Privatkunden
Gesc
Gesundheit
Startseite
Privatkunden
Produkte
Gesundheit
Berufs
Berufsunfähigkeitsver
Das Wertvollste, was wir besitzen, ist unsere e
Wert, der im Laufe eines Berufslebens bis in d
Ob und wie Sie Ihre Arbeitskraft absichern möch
-*-*-
WORK INSTRUCTION: Print every line of the records exactly. Omit nothing.

EXPECTED ANSWER:
Privatkunden
Gesc
Gesundheit
Startseite
Privatkunden
Produkte
Gesundheit
Berufs
Berufsunfähigkeitsver
Das Wertvollste, was wir besitzen, ist unsere e
Wert, der im Laufe eines Berufslebens bis in d
Ob und wie Sie Ihre Arbeitskraft absichern möch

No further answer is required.